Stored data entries
Start of Block
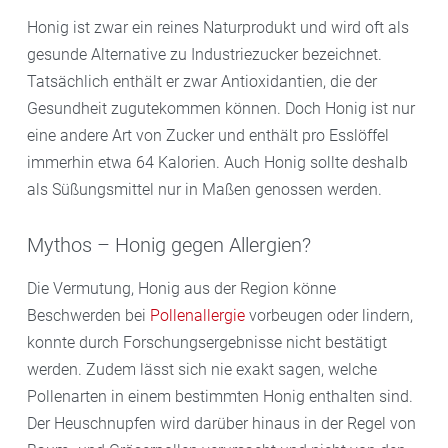
Honig ist zwar ein reines Naturprodukt und wird oft als
gesunde Alternative zu Industriezucker bezeichnet.
Tatsächlich enthält er zwar Antioxidantien, die der
Gesundheit zugutekommen können. Doch Honig ist nur
eine andere Art von Zucker und enthält pro Esslöffel
immerhin etwa 64 Kalorien. Auch Honig sollte deshalb
als Süßungsmittel nur in Maßen genossen werden.
Mythos – Honig gegen Allergien?
Die Vermutung, Honig aus der Region könne
Beschwerden bei
Pollenallergie
vorbeugen oder lindern,
konnte durch Forschungsergebnisse nicht bestätigt
werden. Zudem lässt sich nie exakt sagen, welche
Pollenarten in einem bestimmten Honig enthalten sind.
Der Heuschnupfen wird darüber hinaus in der Regel von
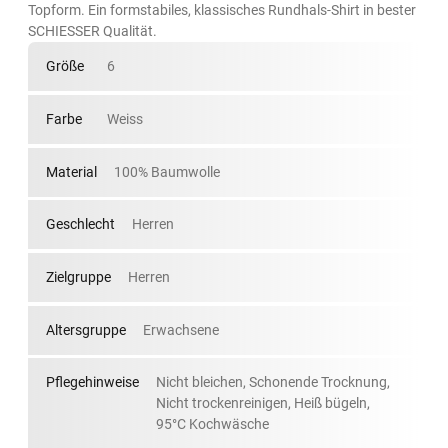
Topform. Ein formstabiles, klassisches Rundhals-Shirt in bester
SCHIESSER Qualität.
Größe
6
Farbe
Weiss
Material
100% Baumwolle
Geschlecht
Herren
Zielgruppe
Herren
Altersgruppe
Erwachsene
Pflegehinweise
Nicht bleichen, Schonende Trocknung,
Nicht trockenreinigen, Heiß bügeln,
95°C Kochwäsche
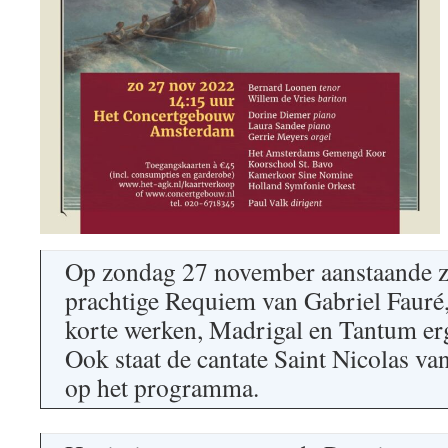
Op zondag 27 november aanstaande z
prachtige Requiem van Gabriel Fauré,
korte werken, Madrigal en Tantum er
Ook staat de cantate Saint Nicolas va
op het programma.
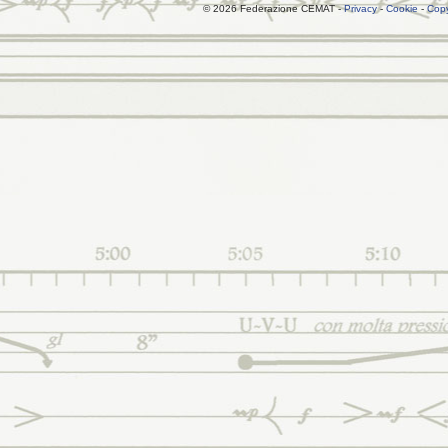
© 2026 Federazione CEMAT -
Privacy
-
Cookie
-
Copy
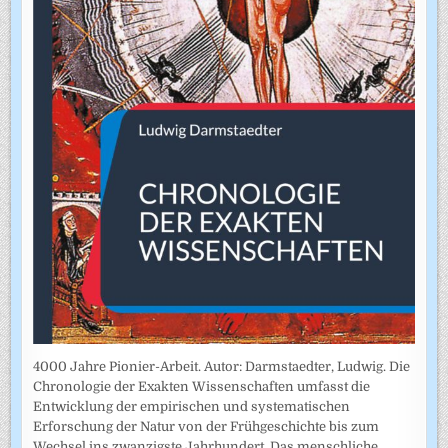
4000 Jahre Pionier-Arbeit. Autor: Darmstaedter, Ludwig. Die
Chronologie der Exakten Wissenschaften umfasst die
Entwicklung der empirischen und systematischen
Erforschung der Natur von der Frühgeschichte bis zum
Wechsel ins zwanzigste Jahrhundert. Das menschliche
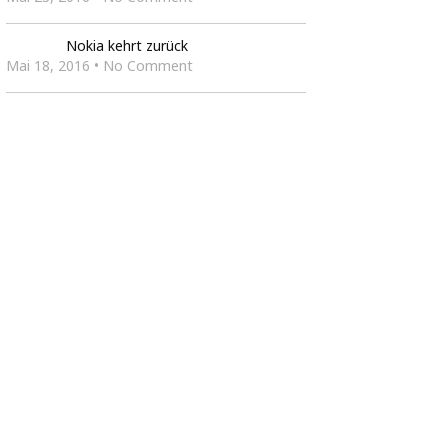
Nokia kehrt zurück
Mai 18, 2016 • No Comment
End of Block
*Work task*: I need every line of the data that has the word "wird"; please list them.

*Response to the task*:
Honig ist zwar ein reines Naturprodukt und wird oft als
Der Heuschnupfen wird darüber hinaus in der Regel von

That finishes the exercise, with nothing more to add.